There is no perfect setting. It depends on workload.

KV Cache (Why Memory Becomes the Bottleneck)

Modern inference systems use KV cache to store previous token computations.

This avoids recomputing the entire sequence every step.

Without KV cache:

• computation cost grows quickly

With KV cache:

• compute is reduced
• memory usage increases significantly

This creates a new bottleneck:

GPU memory becomes the limiting factor

Not compute.

This is why many systems fail even when GPUs are underutilized.

GPU Utilization (The Hidden Problem)

One of the biggest misconceptions:

“We need more GPUs”

In reality, most systems already have enough compute.

The real issue is:

• low utilization
• poor batching
• inefficient scheduling

Common causes:

• uneven request distribution
• small batch sizes
• idle GPU time between requests

This leads to:

• higher cost
• lower throughput
• wasted hardware

Scaling Across GPUs (Where Things Break)

Single-GPU inference is manageable.

Multi-GPU inference is where complexity explodes.

Now you have to deal with:

• request routing
• load balancing
• synchronization
• data transfer overhead

Two common approaches:

Replication

• duplicate the model across GPUs
• simple, but inefficient at scale

Sharding

• split the model across GPUs
• more efficient, but harder to manage

Most teams underestimate how quickly this becomes difficult.

We covered this in detail in how to scale LLM inference across GPUs.

The Real Bottlenecks in Production

At scale, inference systems don’t fail because of one issue.

They fail because of multiple interacting bottlenecks:

• CPU preprocessing limits throughput
• GPU memory limits batch size
• network latency slows coordination
• scheduling inefficiencies waste compute

Fixing one layer is not enough.

The entire system needs to be optimized.

Why Most Systems Fail

Most teams build inference systems like this:

• start with a single GPU
• add batching
• add more GPUs
• try to scale traffic

This works… until it doesn’t.

The failure usually looks like:

• latency becomes unpredictable
• costs increase faster than usage
• scaling requires constant manual tuning

The core issue:

The system was never designed for distributed, production-scale inference

What Actually Works

Production inference systems that scale well focus on:

• dynamic batching instead of static batching
• efficient KV cache management
• high GPU utilization
• intelligent request scheduling
• workload-aware scaling

They treat inference as infrastructure, not just model execution.

Where This Is Going

As models get larger and workloads grow, inference becomes the dominant cost and complexity layer.

It’s no longer enough to:

• choose a good model
• run it on a GPU

You need systems that can:

• scale across hardware
• optimize performance continuously
• handle real-world traffic patterns

This is where most of the innovation is happening now.

Final Thoughts

LLM inference in production is not simple.

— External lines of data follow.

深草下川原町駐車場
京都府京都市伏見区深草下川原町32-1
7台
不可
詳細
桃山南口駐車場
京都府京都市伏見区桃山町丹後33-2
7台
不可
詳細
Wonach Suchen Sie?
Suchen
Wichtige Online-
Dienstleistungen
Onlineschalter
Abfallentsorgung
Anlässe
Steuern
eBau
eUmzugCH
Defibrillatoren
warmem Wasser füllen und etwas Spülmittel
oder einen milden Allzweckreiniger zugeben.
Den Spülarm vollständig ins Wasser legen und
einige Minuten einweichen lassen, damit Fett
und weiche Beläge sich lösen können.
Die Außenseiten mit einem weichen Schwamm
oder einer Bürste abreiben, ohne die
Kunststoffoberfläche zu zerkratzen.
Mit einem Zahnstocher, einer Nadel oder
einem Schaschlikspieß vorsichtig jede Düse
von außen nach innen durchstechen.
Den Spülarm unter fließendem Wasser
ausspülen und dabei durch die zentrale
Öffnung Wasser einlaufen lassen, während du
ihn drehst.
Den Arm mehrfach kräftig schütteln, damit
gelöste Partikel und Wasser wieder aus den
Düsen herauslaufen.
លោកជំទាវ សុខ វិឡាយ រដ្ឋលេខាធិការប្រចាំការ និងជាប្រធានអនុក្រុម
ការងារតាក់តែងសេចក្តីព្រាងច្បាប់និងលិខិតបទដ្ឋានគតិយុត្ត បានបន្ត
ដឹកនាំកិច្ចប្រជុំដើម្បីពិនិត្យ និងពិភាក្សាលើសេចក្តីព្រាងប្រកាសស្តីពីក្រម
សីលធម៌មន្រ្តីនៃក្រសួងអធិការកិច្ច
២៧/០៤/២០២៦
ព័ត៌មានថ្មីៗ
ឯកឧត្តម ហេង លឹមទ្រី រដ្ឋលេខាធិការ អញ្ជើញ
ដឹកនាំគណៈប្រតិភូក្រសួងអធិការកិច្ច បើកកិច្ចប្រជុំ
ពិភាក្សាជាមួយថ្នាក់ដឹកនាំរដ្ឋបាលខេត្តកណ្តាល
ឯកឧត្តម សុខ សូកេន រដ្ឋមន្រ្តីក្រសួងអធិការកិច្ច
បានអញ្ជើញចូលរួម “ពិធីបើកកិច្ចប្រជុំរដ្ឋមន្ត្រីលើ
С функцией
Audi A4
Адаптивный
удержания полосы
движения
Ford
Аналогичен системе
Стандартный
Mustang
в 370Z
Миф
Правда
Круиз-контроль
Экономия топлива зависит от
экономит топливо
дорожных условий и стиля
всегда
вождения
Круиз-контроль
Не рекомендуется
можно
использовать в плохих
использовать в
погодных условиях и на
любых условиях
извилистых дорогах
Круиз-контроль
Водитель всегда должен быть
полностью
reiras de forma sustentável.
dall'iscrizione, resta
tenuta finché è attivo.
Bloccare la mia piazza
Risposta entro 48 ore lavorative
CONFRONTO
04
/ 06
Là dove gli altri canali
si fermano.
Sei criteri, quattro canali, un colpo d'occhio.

It’s a complex system balancing:

• latency
• throughput
• cost
• hardware constraints

Most systems fail because they ignore these tradeoffs until it’s too late.

If you understand how inference actually works, you can design systems that scale instead of constantly breaking under load.

If you’re building LLM systems in production, the challenge isn’t just running models, it’s scaling them efficiently across real infrastructure.